Dat sprake zou zijn van een bestuurlijk gedoogbeleid kan ook niet worden afgeleid uit de contacten die de Ksa onderhield met vertegenwoordigers van de kansspelindustrie. Deze contacten - in de vorm van georganiseerde bijeenkomsten en workshops - vonden in het licht van het wetsvoorstel Kansspelen op afstand23.plaats. Daarbij werd slechts - al dan niet op verzoek van verscheidene aanbieders zelf - van gedachten gewisseld over de toekomstige wetgeving en de mogelijkheden van het aanbieden van online gokspellen in Nederland.24.Er zijn daarbij - in lijn met het gevoerde prioriteringsbeleid - geen toezeggingen gedaan, waaruit kon of mocht worden afgeleid dat er nimmer handhavend zou worden opgetreden. Daarbij merkt de rechtbank nog op dat een algeheel verbod op kansspelen ook na eventuele wetswijziging het uitgangspunt blijft. Het wetsvoorstel Kansspelen op afstand beoogt slechts het reguleren van kansspelen op afstand (via internet) en het verder moderniseren van het kansspelbeleid.
Bovendien is, in de periode na de bevestigingsbrief van 22 januari 2013, nimmer (volledig) aan de prioriteringscriteria voldaan. Bij controle van enkele websites is immers geconstateerd dat na het verkrijgen van die brief verschillende websites weer of nog steeds in de Nederlandse taal werden aangeboden, het spelaanbod op de websites was voorzien van keuzeknoppen in de Nederlandse taal en de speluitleggen bij de aangeboden spellen in de Nederlandse taal waren opgesteld.25.Voor zover er gedoogbeleid zou bestaan, zou dat dus niet kunnen worden ingeroepen.
Ten slotte is niet gebleken dat het voor het vervolgingsbeleid verantwoordelijke overheidsorgaan, het Openbaar Ministerie, in de periode na 1 april 2012, toezeggingen heeft gedaan waaraan verdachte het gerechtvaardigd vertrouwen kon ontlenen dat vervolging uit zou blijven.

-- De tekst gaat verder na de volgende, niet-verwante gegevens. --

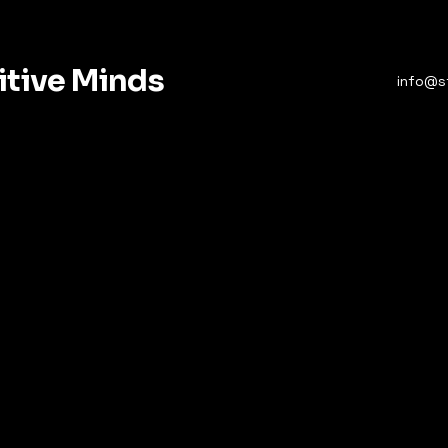
itive Minds
info@s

Ad 1b Schending van het vertrouwensbeginsel
De vraag of daadwerkelijk strafbare feiten door verdachte zijn begaan, dan wel dat zij - zoals door de verdediging is betoogd - uitsluitend regulier advocatenwerk verrichtte, vergt een inhoudelijke beoordeling van de zaak. Thans ligt enkel voor of sprake is van een aperte onevenredigheid van de vervolgingsbeslissing (door schending van het vertrouwensbeginsel) waardoor de officier van justitie niet in de vervolging van verdachte kan worden ontvangen.26.

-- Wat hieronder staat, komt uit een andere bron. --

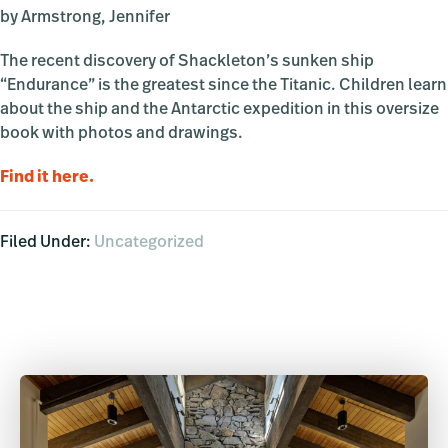
by Armstrong, Jennifer
The recent discovery of Shackleton’s sunken ship
“Endurance” is the greatest since the Titanic. Children learn
about the ship and the Antarctic expedition in this oversize
book with photos and drawings.
Find it here.
Filed Under:
Uncategorized
Primary
Sidebar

De rechtbank stelt voorop dat een advocaat een bijzondere en belangrijke positie in ons rechtsbestel inneemt. In verband met die positie zijn aan de advocaat als geheimhouder zekere (strafvorderlijke) rechten toegekend. Dat brengt evenwel niet mee dat een advocaat is gevrijwaard van vervolging en daarop mag vertrouwen indien sprake is van een redelijk vermoeden van schuld aan enig strafbaar feit.
In het onderhavige geval is sprake van een verdenking ter zake het (mede)plegen van ernstige strafbare feiten, waaronder deelneming aan een criminele organisatie die tot oogmerk heeft het plegen van witwassen, valsheid in geschrift, overtreding van de Wok, (mede)plegen van (gewoonte)witwassen, valsheid in geschrift bestaande uit het valselijk opmaken van contracten, e-mailberichten aan de Ksa en andere documenten. Deze verdenkingen zijn voortgekomen uit het onderzoek Rykiel dat op 7 mei 2012 is opgestart.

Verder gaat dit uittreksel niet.